Demikian juga dengan sunnah Rasulullah sholallahu ‘alaihi wasallam tentang penumbuhan rasa sayang berikut ini:
Dari Abu Hurairah radliyallahu ‘anhu, ia mengabarkan bahwa Rasulullah sholallahu ‘alaihi wasallam bersabda,
تَهَادُوا تَهَابُّوا.
“Saling memberi hadiahlah kalian, maka niscaya kalian akan saling mencintai.” (HR. Bukhari)
Begitu banyak perkara yang bisa ditunaikan dalam upaya menumbuhkan kasih-sayang ini, maka tinggallah kemauan kaum muslimin: berencana mengikuti sunnah atau masih menetapi keengganan. Karena masih banyak ditemui, kaum muslimin yang cenderung bersayangan dengan kaum selainnya dan meninggalkan saudara seimannya. Padahal Allah Ta’ala telah menetapi dalam firman-Nya,
“Kamu tak akan mendapati kaum yang beriman pada Allah dan hari akhirat, saling berkasih-sayang dengan orang-orang yang menentang Allah dan Rasul-Nya, sekalipun orang-orang itu bapak-bapak, atau anak-anak atau saudara-saudara ataupun keluarga mereka. Mereka itulah orang-orang yang telah menanamkan keimanan dalam hati mereka dan menguatkan mereka dengan pertolongan yang datang daripada-Nya. dan dimasukan-Nya mereka ke dalam surga yang mengalir di bawahnya sungai-sungai, mereka kekal di dalamnya. Allah ridha terhadap mereka, dan merekapun merasa puas terhadap (limpahan rahmat)-Nya. Mereka itulah golongan Allah. Ketahuilah, bahwa sesungguhnya hizbullah itu adalah golongan yang beruntung.” (QS. al-Mujadilah, 58:22)
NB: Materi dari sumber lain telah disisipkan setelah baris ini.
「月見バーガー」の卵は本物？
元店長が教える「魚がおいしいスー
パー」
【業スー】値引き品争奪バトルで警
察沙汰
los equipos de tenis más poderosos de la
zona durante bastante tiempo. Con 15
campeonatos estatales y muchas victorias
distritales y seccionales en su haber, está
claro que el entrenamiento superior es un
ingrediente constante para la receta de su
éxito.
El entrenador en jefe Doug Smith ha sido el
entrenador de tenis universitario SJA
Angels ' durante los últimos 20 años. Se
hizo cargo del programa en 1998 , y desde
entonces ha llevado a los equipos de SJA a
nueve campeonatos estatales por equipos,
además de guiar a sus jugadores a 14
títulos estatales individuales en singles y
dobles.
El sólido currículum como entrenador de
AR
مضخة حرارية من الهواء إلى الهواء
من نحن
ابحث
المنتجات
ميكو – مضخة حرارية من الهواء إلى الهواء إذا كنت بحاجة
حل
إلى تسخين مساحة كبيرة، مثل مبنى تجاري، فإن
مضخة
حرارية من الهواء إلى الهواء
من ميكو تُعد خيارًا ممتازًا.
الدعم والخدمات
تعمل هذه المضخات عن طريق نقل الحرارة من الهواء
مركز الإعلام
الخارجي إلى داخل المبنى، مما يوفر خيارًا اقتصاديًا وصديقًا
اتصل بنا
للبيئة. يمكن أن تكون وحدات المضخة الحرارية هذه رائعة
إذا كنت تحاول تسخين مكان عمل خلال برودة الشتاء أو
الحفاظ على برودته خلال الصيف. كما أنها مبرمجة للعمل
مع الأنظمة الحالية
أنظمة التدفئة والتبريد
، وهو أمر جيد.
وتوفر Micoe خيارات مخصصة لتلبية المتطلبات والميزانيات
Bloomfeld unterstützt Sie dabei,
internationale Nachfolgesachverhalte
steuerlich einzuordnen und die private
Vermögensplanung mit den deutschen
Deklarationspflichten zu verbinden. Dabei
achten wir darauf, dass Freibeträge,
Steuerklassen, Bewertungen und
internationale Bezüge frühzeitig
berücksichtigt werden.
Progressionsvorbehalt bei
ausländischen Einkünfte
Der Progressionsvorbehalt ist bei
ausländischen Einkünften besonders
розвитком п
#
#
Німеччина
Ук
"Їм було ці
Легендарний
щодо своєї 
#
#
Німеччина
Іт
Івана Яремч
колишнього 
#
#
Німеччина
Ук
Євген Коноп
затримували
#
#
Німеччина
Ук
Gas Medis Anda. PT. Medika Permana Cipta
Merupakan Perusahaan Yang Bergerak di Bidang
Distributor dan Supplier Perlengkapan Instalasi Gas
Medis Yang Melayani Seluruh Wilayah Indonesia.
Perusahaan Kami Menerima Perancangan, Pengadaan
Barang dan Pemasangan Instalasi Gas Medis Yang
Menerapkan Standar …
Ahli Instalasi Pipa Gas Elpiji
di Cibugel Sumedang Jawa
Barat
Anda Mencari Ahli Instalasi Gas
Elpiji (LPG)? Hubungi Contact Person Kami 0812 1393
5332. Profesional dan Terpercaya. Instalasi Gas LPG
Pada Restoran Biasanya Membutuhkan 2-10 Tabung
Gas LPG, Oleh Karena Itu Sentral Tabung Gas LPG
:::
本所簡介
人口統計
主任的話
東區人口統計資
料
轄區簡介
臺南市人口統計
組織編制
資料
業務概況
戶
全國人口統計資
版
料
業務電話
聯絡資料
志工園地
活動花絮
Kembali kepada sunnah Rasulullah sholallahu ‘alaihi wasallam dalam tuntunannya untuk menyatakan rasa sayang kita terhadap saudara seiman kita, maka rencanakan agar kita turut melaksanakannya. Mari untuk membiasakan kebenaran (yang haq) dan bukan membenarkan kebiasaan (yang bathil). Maka jangan malu untuk mengatakan kepada saudara semuslim kita:
إِنِي أُحِبُّكَ فِي اللهِ
“Sesungguhnya aku mencintaimu karena Allah.”
Dan jika ada yang mengatakan yang demikian terhadap diri kita, maka jawablah dengan perkataan:
أَحَبَّكَ اللهُ الَّذِي أَحْبَبْتَنِي لَهُ
“(Semoga engkau dicintai oleh Allah Ta’ala yang karena-Nya engkau mencintai aku).”
Semoga kita termasuk hamba-hamba Allah Ta’ala yang mendawamkan firman-Nya seperti dalam ayat berikut:
“Dan dia termasuk orang-orang yang beriman dan saling berpesan untuk bersabar dan saling berpesan untuk berkasih-sayang.” (QS. al-Balad, 90:17)
Demikian semoga bermanfaaat, wallahu a’lam bishowwab. (abdullahahmad)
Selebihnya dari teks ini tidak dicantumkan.